* [PROBLEM DETAILS]: Give every line of the material back exactly, images removed.

───── GIVEN MATERIAL

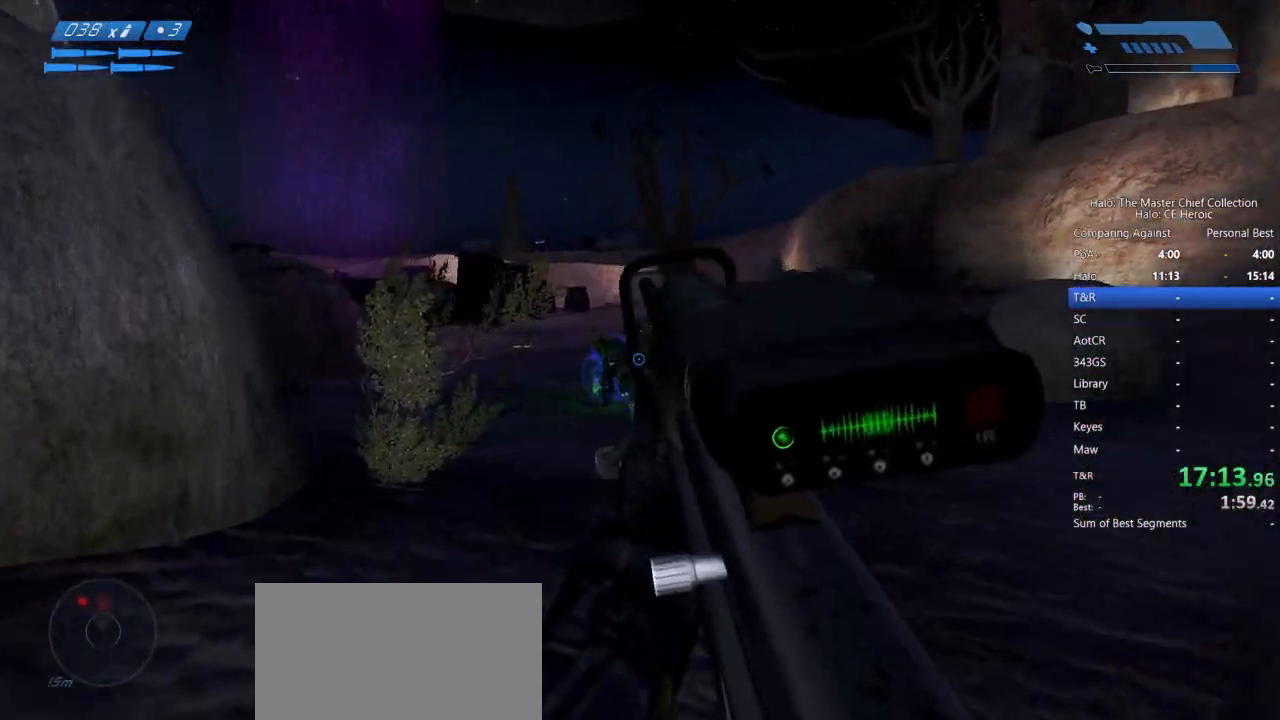
Gameplay with keyboard and mouse; each line is a JSON object with the keys and mouse buttons held at the frame after it. "events" lists presses ("down") and releases ("up") of "a", "alt", "c", "caps_lock", "ctrl", "d", "e", "escape", "f", "g", "q", "r", "s", "shift", "space", "tab", "v", "w", "x", "z", "mouse_left", "mouse_right", "mouse_mb4" and "mouse_mb5" between this image and that frame as [ms after this image, input, new state], when the widget could be followed in between. "mouse_left", "mouse_right", "mouse_mb4", "mouse_mb5" = the "left", "right", "mb4", "mb5" buttons of the "mouse" list. No other keys are recorded. Not read: mouse_move.
{"keys": ["w"], "mouse": ["left"], "events": [[33, "w", "up"], [83, "mouse_left", "down"], [183, "mouse_left", "up"], [217, "mouse_left", "down"], [317, "mouse_left", "up"], [367, "mouse_left", "down"], [367, "w", "down"], [450, "mouse_left", "up"], [500, "mouse_left", "down"]]}
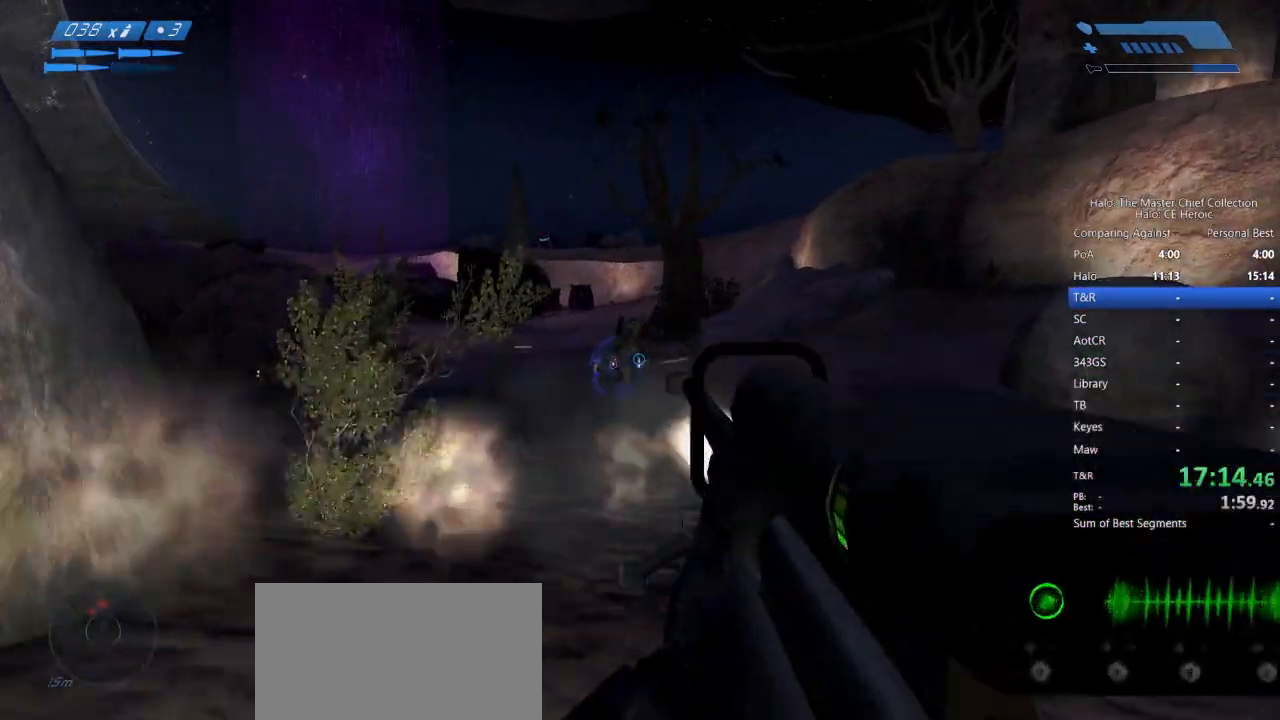
{"keys": ["d", "w"], "mouse": [], "events": [[100, "mouse_left", "up"], [150, "d", "down"]]}
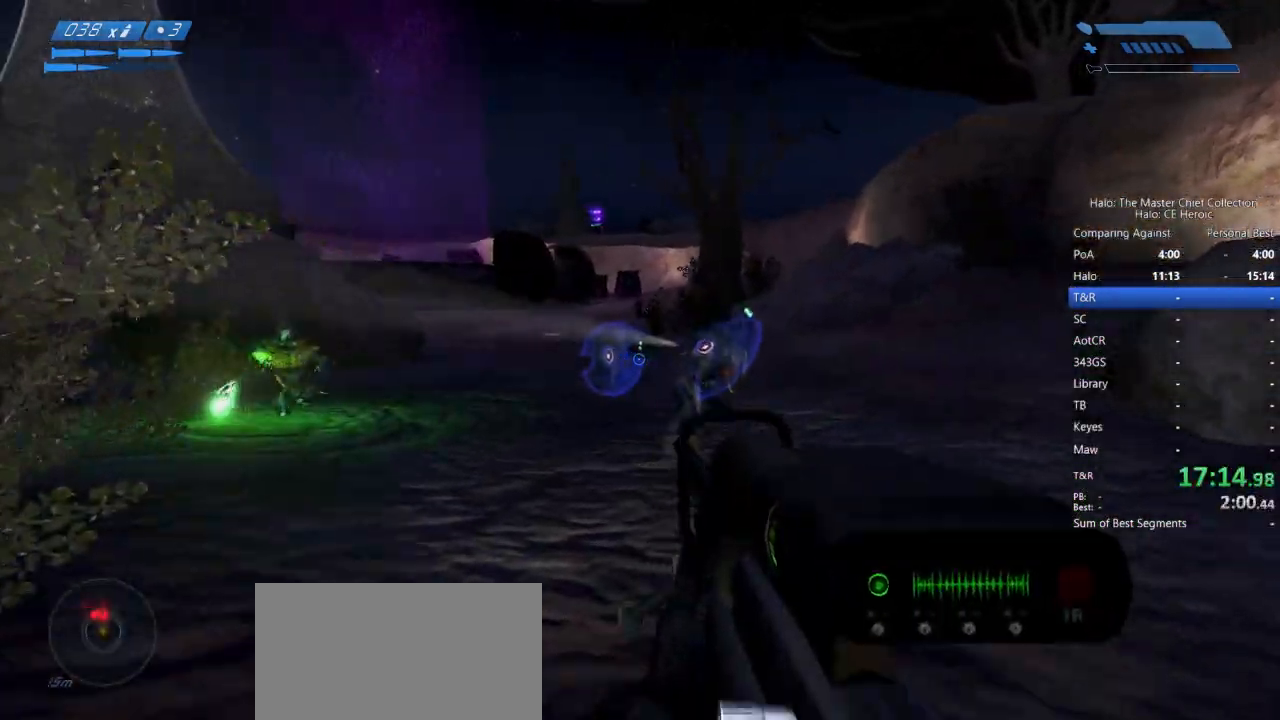
{"keys": [], "mouse": ["left"], "events": [[17, "d", "up"], [67, "mouse_left", "down"], [217, "mouse_left", "up"], [400, "w", "up"], [483, "mouse_left", "down"]]}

──────────

* [TASK ANSWER]:
Gameplay with keyboard and mouse; each line is a JSON object with the keys and mouse buttons held at the frame after it. "events" lists presses ("down") and releases ("up") of "a", "alt", "c", "caps_lock", "ctrl", "d", "e", "escape", "f", "g", "q", "r", "s", "shift", "space", "tab", "v", "w", "x", "z", "mouse_left", "mouse_right", "mouse_mb4" and "mouse_mb5" between this image and that frame as [ms after this image, input, new state], when the widget could be followed in between. "mouse_left", "mouse_right", "mouse_mb4", "mouse_mb5" = the "left", "right", "mb4", "mb5" buttons of the "mouse" list. No other keys are recorded. Not read: mouse_move.
{"keys": ["w"], "mouse": ["left"], "events": [[33, "w", "up"], [83, "mouse_left", "down"], [183, "mouse_left", "up"], [217, "mouse_left", "down"], [317, "mouse_left", "up"], [367, "mouse_left", "down"], [367, "w", "down"], [450, "mouse_left", "up"], [500, "mouse_left", "down"]]}
{"keys": ["d", "w"], "mouse": [], "events": [[100, "mouse_left", "up"], [150, "d", "down"]]}
{"keys": [], "mouse": ["left"], "events": [[17, "d", "up"], [67, "mouse_left", "down"], [217, "mouse_left", "up"], [400, "w", "up"], [483, "mouse_left", "down"]]}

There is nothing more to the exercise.